Harper’s honors include induction into the National Academies of Sciences, Engineering and Medicine, the Knee/Wittman Outstanding Achievement Award from the National Association of Social Workers, and the Distinguished Service Award from the U.S. Department of Health and Human Services.
Nancy A. Humphreys founded the Institute for the Advancement of Political Social Work Practice (IAPSWP) at the University of Connecticut School of Social Work. Her vision included two goals: increase the number of social workers who hold elected office, and explore ways for direct service workers to help clients increase their political power. Humphreys believed that social workers should seek elected political office and that political social work practice should be a legitimate specialization in the profession, accomplished through education and training programs, research and service. IAPSWP has trained hundreds of social workers to become involved in campaign politics.
As dean of the University of Connecticut School of Social Work, Humphreys directed the policy practice concentration, and taught courses on political social work practice, macro foundation practice, social environment and women’s issues. She also served as dean of the Michigan State University School of Social Work, and associate dean at Rutgers University School of Social Work.
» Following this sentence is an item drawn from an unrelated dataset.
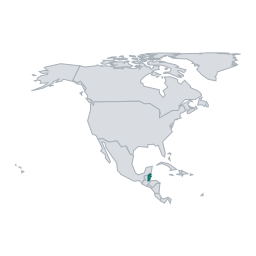 Belize on a map of North America (Equal Earth projection)
{"feature_id": "BLZ", "entity_name": "Belize", "entity_type": "country or territory", "adm_level": 0, "iso_a3": "BLZ", "parent_name": "North America", "parent_adm1": "", "projection": "equal_earth", "projection_center": [-88.465, 17.185], "detail": "coarse", "context": "in_parent", "style": "filled", "palette": "teal", "viewbox_px": 256, "rotation_deg": 0, "n_neighbors": 17, "source": "natural_earth", "source_scale": "50m", "svg_char_len": 8993}
<svg xmlns="http://www.w3.org/2000/svg" viewBox="0 0 256 256"><path d="M93.9,102.0L90.1,99.1L87.4,98.3L87.5,95.3L84.4,91.4L86.1,88.3L80.4,81.3L76.9,82.9L72.7,80.4L79.9,65.8L85.3,67.0L95.7,65.8L97.4,64.8L100.0,66.2L102.1,65.3L101.9,66.3L105.9,65.7L113.8,66.9L115.4,67.6L113.3,68.3L115.7,68.7L120.6,68.2L121.9,69.1L123.5,68.4L122.2,67.8L123.2,67.3L125.9,67.1L132.0,68.7L136.1,68.5L136.1,67.6L137.3,67.4L139.3,67.9L139.2,69.2L142.0,66.7L139.1,65.3L139.3,63.9L140.9,63.0L143.9,63.8L145.6,65.2L144.4,65.9L146.9,66.1L146.9,67.5L148.7,66.5L150.3,67.3L149.9,68.4L151.2,69.4L153.5,67.1L153.6,65.6L157.4,65.9L159.3,66.6L158.4,68.0L159.3,69.5L153.4,70.3L151.3,73.0L146.5,74.9L141.2,79.4L140.4,82.8L142.6,83.1L143.9,86.2L159.2,89.8L159.6,93.4L163.3,97.5L165.2,94.8L163.0,90.7L167.8,87.2L164.5,83.0L166.0,81.2L164.5,77.0L170.6,76.8L177.1,79.1L178.1,82.8L180.8,84.1L184.7,80.3L190.6,86.4L190.3,87.5L197.8,90.8L200.9,93.4L201.5,95.6L195.3,99.5L185.1,99.5L178.3,106.6L187.6,101.6L189.2,102.6L187.8,104.0L189.4,107.9L191.7,108.9L194.4,108.6L195.7,106.2L197.3,108.5L188.7,113.7L187.4,113.5L187.1,111.7L189.8,109.9L185.3,110.2L183.7,106.1L181.2,105.3L178.0,110.5L172.4,110.5L160.0,117.9L158.8,117.2L160.4,113.6L159.5,109.8L149.8,103.5L144.5,103.8L139.4,101.2L93.9,102.0ZM156.1,76.8L157.1,76.0L159.1,76.0L157.4,77.2L156.1,76.8ZM160.8,61.9L159.4,60.9L165.4,61.9L162.6,61.9L160.8,61.9ZM162.4,78.1L161.9,76.9L162.9,77.2L162.4,78.1ZM143.2,59.5L142.5,59.9L139.1,59.6L141.7,58.8L143.2,59.5ZM143.1,57.0L140.2,57.0L139.9,56.7L142.4,56.8L143.1,57.0ZM137.3,55.9L141.0,56.2L138.8,56.7L137.3,55.9ZM160.5,59.6L144.7,59.7L142.9,58.2L139.0,57.7L145.8,57.7L148.8,58.9L158.8,58.8L160.5,59.6ZM120.0,56.6L123.5,56.6L118.9,56.8L120.0,56.6ZM121.7,55.9L123.9,56.1L120.3,56.2L121.7,55.9ZM202.0,97.3L200.7,100.4L206.3,101.5L206.2,103.0L207.2,102.7L208.4,105.1L208.1,107.0L206.2,106.6L205.7,104.6L204.2,106.5L202.5,104.9L197.6,105.0L199.4,98.5L202.0,97.3ZM153.2,71.5L159.4,74.3L161.5,74.7L157.2,74.1L153.9,75.8L151.4,75.0L153.2,71.5ZM159.7,62.8L163.4,62.0L175.6,64.8L178.4,66.6L176.1,67.2L186.1,69.9L183.9,72.7L179.6,70.6L177.8,70.7L177.8,71.6L183.5,75.2L183.2,76.4L177.5,74.7L181.8,77.6L177.8,77.0L168.8,73.2L163.6,73.3L164.4,72.2L169.8,72.0L171.2,69.2L170.1,68.1L162.2,65.2L149.4,64.9L148.3,64.5L149.7,63.9L147.8,63.9L147.4,62.6L149.7,61.1L153.0,60.8L152.1,61.5L153.1,62.3L157.5,60.9L159.8,62.1L159.7,62.8ZM140.0,61.2L144.6,60.5L147.1,60.7L140.7,62.8L140.0,61.2ZM106.9,58.4L112.0,57.0L115.6,56.9L114.1,57.9L106.9,58.4ZM79.9,93.1L82.4,91.8L81.3,94.0L82.2,95.6L79.9,93.1ZM129.0,55.5L134.6,55.9L135.9,56.7L129.3,56.3L130.5,56.0L129.0,55.5ZM92.6,103.1L89.2,102.4L85.9,98.4L89.8,99.4L92.6,103.1ZM103.5,60.3L112.8,60.4L115.1,61.2L110.0,62.3L107.9,63.7L104.2,64.3L101.0,63.1L104.4,60.9L103.5,60.3ZM123.5,57.7L128.1,59.0L119.6,60.1L117.6,59.8L120.4,59.3L112.9,59.3L116.2,58.0L123.9,59.0L122.3,58.0L123.5,57.7ZM124.1,61.6L127.9,62.1L128.7,64.2L132.9,66.0L130.7,66.1L130.9,67.2L126.3,66.6L116.2,67.5L111.4,65.5L118.1,65.0L110.9,64.8L110.4,64.3L113.6,63.8L109.4,63.5L115.5,61.4L116.7,61.6L115.9,62.1L122.1,61.8L124.0,63.3L124.8,62.8L124.1,61.6ZM134.3,62.1L132.9,61.3L138.3,60.8L137.4,61.7L139.3,62.2L138.9,63.3L136.7,63.8L131.6,62.3L134.3,62.1ZM126.5,61.0L128.2,61.0L129.2,61.2L127.9,62.0L126.5,61.0ZM132.1,58.1L138.1,58.2L137.5,59.5L132.1,58.9L132.1,58.1ZM139.7,54.9L145.0,54.1L152.9,55.5L149.0,56.3L144.3,56.3L143.0,56.0L144.0,55.5L139.7,54.9ZM146.0,53.7L160.5,53.0L181.1,53.3L174.5,54.0L177.0,53.9L170.5,55.1L163.7,55.5L165.3,55.6L164.5,55.7L165.6,56.1L160.4,57.3L162.7,57.7L159.5,58.3L148.4,58.0L150.5,57.3L149.9,56.7L154.0,57.0L150.3,56.3L153.7,55.5L151.5,54.8L157.6,54.6L150.7,54.6L146.0,53.7ZM167.7,69.0L165.3,69.5L164.9,68.8L166.6,67.8L167.7,69.0ZM136.8,65.3L140.1,66.7L139.2,67.1L134.6,66.3L136.8,65.3ZM188.2,100.2L191.0,100.6L192.9,101.8L189.9,101.2L188.2,100.2ZM189.9,106.2L190.7,107.2L193.4,107.4L192.2,108.4L189.9,107.5L189.9,106.2Z" fill="#d9dde1" stroke="#a8b0b8" stroke-width="1"/><path d="M93.9,102.0L139.4,101.2L144.5,103.8L149.8,103.5L159.5,109.8L159.5,117.9L172.4,110.5L178.0,110.5L181.2,105.3L183.7,106.1L185.7,110.9L180.6,113.4L179.7,116.4L181.3,117.9L175.0,119.5L178.1,119.5L174.6,119.9L173.3,124.1L172.1,122.8L173.1,125.3L171.7,128.0L170.7,123.6L170.9,126.0L169.7,125.7L172.3,131.9L162.6,141.7L165.2,152.9L164.7,157.0L162.2,155.4L158.3,145.4L155.8,146.1L153.4,144.2L147.6,144.8L147.9,147.3L138.3,146.5L133.7,150.5L132.8,155.4L130.1,154.1L126.8,146.7L121.3,147.0L117.0,141.0L108.7,142.0L102.4,138.6L98.0,139.1L95.9,135.5L92.3,134.1L87.6,120.9L90.6,109.4L90.5,103.7L93.0,104.0L93.5,106.0L93.9,102.0ZM79.9,65.8L72.7,80.4L76.9,82.9L80.4,81.3L86.1,88.3L84.7,90.4L81.4,84.3L77.6,84.1L73.8,81.7L64.2,79.4L62.4,79.8L62.1,81.0L55.9,82.4L59.5,78.7L52.7,82.1L53.3,82.9L51.2,84.2L42.8,88.2L31.3,90.9L43.4,86.3L47.8,82.8L40.2,83.3L40.8,80.9L37.2,80.0L37.2,78.4L38.4,77.4L41.3,75.6L47.4,74.6L47.0,73.6L48.5,73.0L42.2,73.5L39.2,71.6L45.3,70.3L48.6,71.0L44.2,67.7L45.5,67.0L60.7,63.7L79.9,65.8ZM31.9,74.6L33.5,74.7L35.6,75.4L34.0,75.9L31.9,74.6ZM21.4,170.9L23.8,171.4L21.9,172.9L21.4,170.9ZM20.9,167.6L21.1,168.7L20.7,167.8L20.9,167.6ZM19.8,167.0L20.6,167.4L19.6,167.4L19.8,167.0ZM18.2,166.8L19.1,166.8L18.2,166.8ZM15.8,164.5L15.9,165.4L15.4,164.9L15.8,164.5ZM33.8,80.6L36.5,80.4L36.2,81.1L33.8,80.6ZM49.9,85.5L53.8,85.2L49.7,86.3L49.9,85.5Z" fill="#d9dde1" stroke="#a8b0b8" stroke-width="1"/><path d="M181.4,170.9L181.6,175.1L176.3,174.4L180.3,173.5L178.6,170.4L181.4,170.9Z" fill="#d9dde1" stroke="#a8b0b8" stroke-width="1"/><path d="M182.2,176.3L181.7,170.4L188.0,173.7L183.5,174.2L182.2,176.3Z" fill="#d9dde1" stroke="#a8b0b8" stroke-width="1"/><path d="M167.4,154.0L169.3,153.0L169.4,153.6L167.4,154.0ZM169.4,152.5L170.9,153.6L170.6,155.4L170.3,153.7L169.4,152.5ZM168.4,158.6L169.4,157.1L170.1,160.6L168.4,158.6Z" fill="#d9dde1" stroke="#a8b0b8" stroke-width="1"/><path d="M199.0,53.3L208.3,52.8L221.9,52.8L229.6,53.2L216.7,53.5L228.6,53.8L227.6,54.2L236.0,53.7L240.6,54.1L231.9,54.9L234.8,54.9L233.3,56.0L234.1,56.9L236.1,57.5L232.4,57.9L235.1,58.4L236.1,59.2L234.8,59.3L237.2,60.2L232.7,61.4L235.3,62.7L231.9,62.5L236.2,63.6L237.4,64.6L235.2,64.8L231.7,63.6L232.8,64.5L231.7,65.2L237.1,65.3L217.3,72.0L216.7,75.1L215.0,76.4L216.1,77.7L215.9,80.8L208.3,79.4L201.8,74.8L196.7,69.4L199.5,65.6L194.6,66.0L194.4,64.4L198.5,64.7L192.1,63.3L193.2,62.2L187.1,59.0L174.5,58.4L170.7,57.5L176.4,57.2L168.2,56.6L177.2,55.4L177.6,55.2L174.3,54.9L181.0,54.1L180.4,53.8L194.8,53.4L202.0,53.9L199.0,53.3Z" fill="#d9dde1" stroke="#a8b0b8" stroke-width="1"/><path d="M98.0,139.1L102.4,138.6L108.7,142.0L117.0,141.0L121.3,147.0L125.6,145.7L130.1,154.1L133.6,155.4L132.0,164.0L135.5,173.1L138.3,174.9L144.1,173.0L146.2,167.6L152.3,166.2L150.9,174.6L144.8,175.7L144.0,177.2L145.8,180.2L143.4,180.2L142.4,184.2L139.3,180.5L134.2,181.3L121.0,174.5L117.4,170.3L116.7,163.1L106.1,147.8L104.9,142.4L101.7,141.8L110.4,161.6L109.5,163.0L105.4,158.2L105.4,155.0L100.6,150.8L102.5,148.7L98.0,139.1Z" fill="#d9dde1" stroke="#a8b0b8" stroke-width="1"/><path d="M171.2,199.4L170.2,203.2L167.8,198.6L164.4,203.2L160.6,201.0L160.4,197.3L163.3,199.1L168.0,197.1L171.2,199.4Z" fill="#d9dde1" stroke="#a8b0b8" stroke-width="1"/><path d="M161.1,197.1L160.3,200.6L155.1,196.1L154.5,193.6L159.0,193.5L161.1,197.1Z" fill="#d9dde1" stroke="#a8b0b8" stroke-width="1"/><path d="M159.0,193.5L155.0,193.1L151.2,188.4L156.5,183.5L159.9,183.0L159.0,193.5Z" fill="#d9dde1" stroke="#a8b0b8" stroke-width="1"/><path d="M159.9,183.0L156.5,183.5L151.9,188.2L148.0,184.4L150.7,180.7L156.3,180.4L159.9,183.0Z" fill="#d9dde1" stroke="#a8b0b8" stroke-width="1"/><path d="M148.0,184.4L151.1,186.1L150.7,187.8L146.5,186.2L148.0,184.4Z" fill="#d9dde1" stroke="#a8b0b8" stroke-width="1"/><path d="M142.4,184.2L143.4,180.2L145.8,180.2L144.0,177.2L144.8,175.7L148.4,175.7L148.2,180.7L150.1,181.1L148.0,184.4L146.5,186.2L142.4,184.2Z" fill="#d9dde1" stroke="#a8b0b8" stroke-width="1"/><path d="M190.3,173.9L193.2,174.7L190.2,175.4L190.3,173.9Z" fill="#d9dde1" stroke="#a8b0b8" stroke-width="1"/><path d="M169.0,174.7L171.7,174.2L173.0,175.5L169.0,174.7Z" fill="#d9dde1" stroke="#a8b0b8" stroke-width="1"/><path d="M161.3,162.1L168.7,163.8L176.7,169.4L170.0,170.5L171.2,169.1L168.0,166.1L162.2,163.5L156.2,165.3L161.3,162.1Z" fill="#d9dde1" stroke="#a8b0b8" stroke-width="1"/><path d="M201.0,195.7L203.0,193.7L203.0,195.7L201.0,195.7Z" fill="#d9dde1" stroke="#a8b0b8" stroke-width="1"/><path d="M148.2,180.7L148.3,175.5L148.4,175.3L148.5,175.2L148.8,175.5L149.0,175.3L149.4,174.5L149.6,174.1L149.8,174.0L150.0,174.0L149.9,174.3L150.0,174.4L150.3,174.4L150.4,174.7L150.4,174.9L150.2,175.6L150.1,175.9L150.0,176.2L150.2,176.5L150.0,176.8L150.0,177.0L150.0,177.3L150.1,177.9L150.0,178.8L149.8,179.1L149.7,179.3L149.5,179.6L149.2,179.7L148.9,180.3L148.8,180.5L148.2,180.7ZM150.6,175.4L150.6,175.5L150.6,175.3L150.7,174.9L150.8,174.9L150.6,175.4ZM150.8,176.7L150.7,177.1L150.7,176.7L150.9,176.5L150.9,176.4L151.0,176.5L150.9,176.6L150.8,176.7Z" fill="#14b8a6" stroke="#0f766e" stroke-width="1.5"/></svg>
Humphreys was appointed by President Jimmy Carter to his National Advisory Committee on Women’s Issues, where she co-authored the human service chapter of the committee’s final report, Voices for Women. In New Jersey, she was appointed by the chief justice of the State Supreme Court of as a public member of the court’s committee on professional legal ethics. In Michigan, she was appointed by the governor to a Blue Ribbon Committee on welfare reform and elected chair of the Michigan Department of Social Services Advisory Council.
She was only the second woman elected president of the National Association of Social Workers (NASW) from 1979 to 1981, and received the NASW Lifetime Achievement Award in 2003.